Task directions: When you spot the word "Homepage" in a line of the data below, copy that line.

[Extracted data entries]
-- Opening Marker --

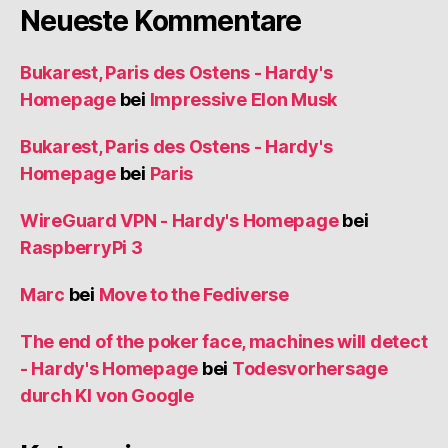
Neueste Kommentare
Bukarest, Paris des Ostens - Hardy's
Homepage
bei
Impressive Elon Musk
Bukarest, Paris des Ostens - Hardy's
Homepage
bei
Paris
WireGuard VPN - Hardy's Homepage
bei
RaspberryPi 3
Marc
bei
Move to the Fediverse
The end of the poker face, machines will detect
- Hardy's Homepage
bei
Todesvorhersage
durch KI von Google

-- Closing Marker --

Written answer:
Homepage
Homepage
WireGuard VPN - Hardy's Homepage
- Hardy's Homepage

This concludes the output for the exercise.